Question

$512$ identical drops of mercury are charged to a potential of $2\text{V}$ each. The drops are joined to form a single drop. The potential of this bigger drop is $x\text{V}$. The value of $x$ is _______.

• A. 128.0
• B. 128.00
• C. 128

Answer 1

Answer: (A), (B), (C)

Let charge and radius of each drop be $q$ and $r$ respectively.

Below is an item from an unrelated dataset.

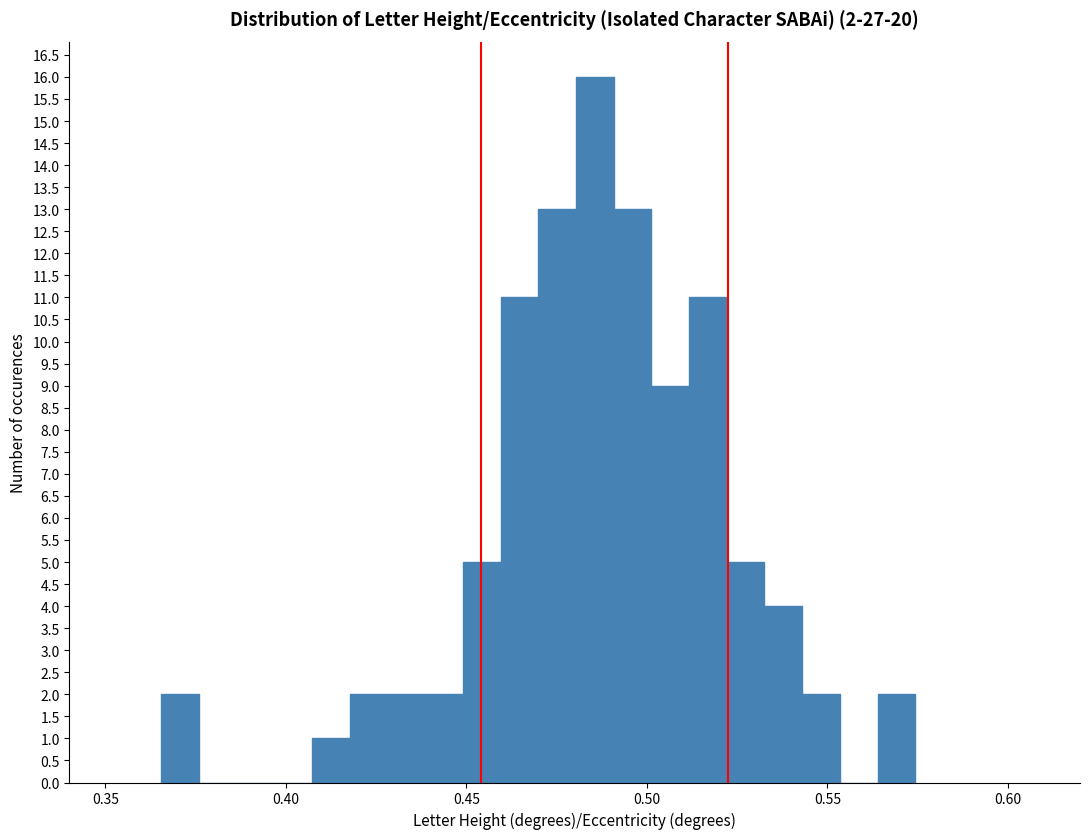

Read against the x-axis, roughly where is the centre of the tallest bar?

0.485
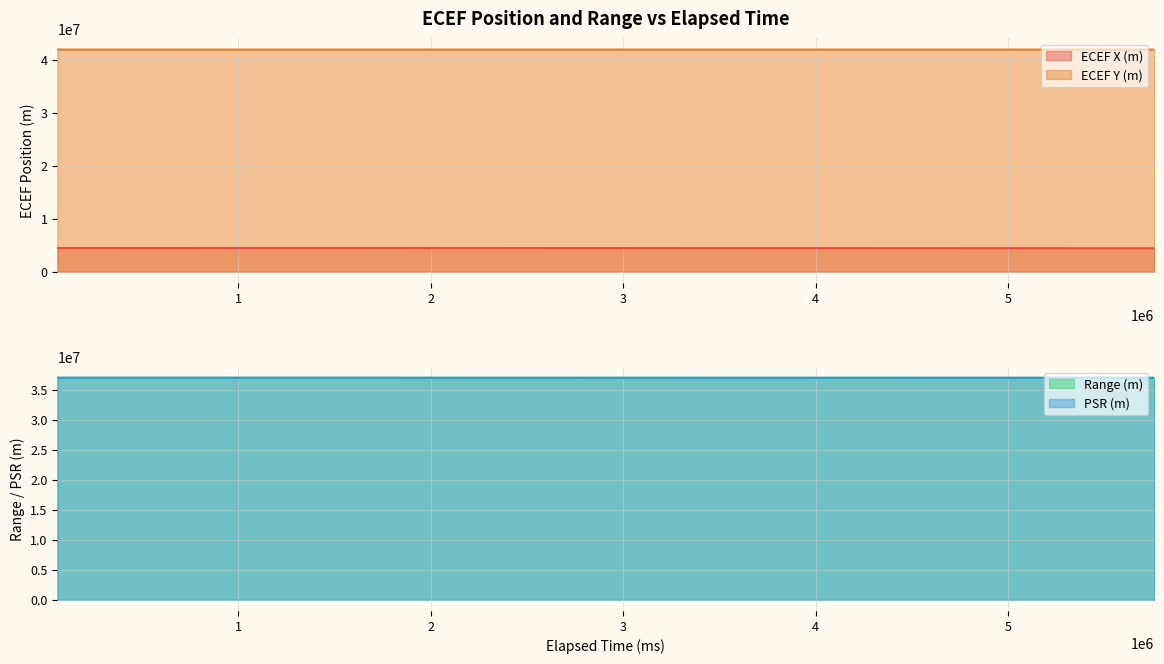

At which category does the chart reach its peak across all series?

60000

The potential of each drop is,

$V=\frac{1}{4\pi {ϵ}_0}\frac{q}{r}$

The charge on the bigger drop, $Q=nq=512q$

Volume of bigger drop $=n\times$ Volume of the smaller drop

$\frac{4}{3}\pi R^3=512\times \frac{4}{3}\pi r^3$

$\Rightarrow R=(512{)}^{1/3}r=8r$

Now, the potential of the bigger drop is,

$V{}^{\prime }=\frac{1}{4\pi {ϵ}_0}\frac{Q}{R}=\frac{1}{4\pi {ϵ}_0}\frac{512q}{8r}$

$=\left(\frac{512}{8}\right)\left(\frac{1}{4\pi {ϵ}_0}\frac{q}{r}\right)$

$=\frac{512}{8}\times V=\frac{512\times 2}{8}$

$\Rightarrow V{}^{\prime }=128\text{V}$

$\therefore x=128$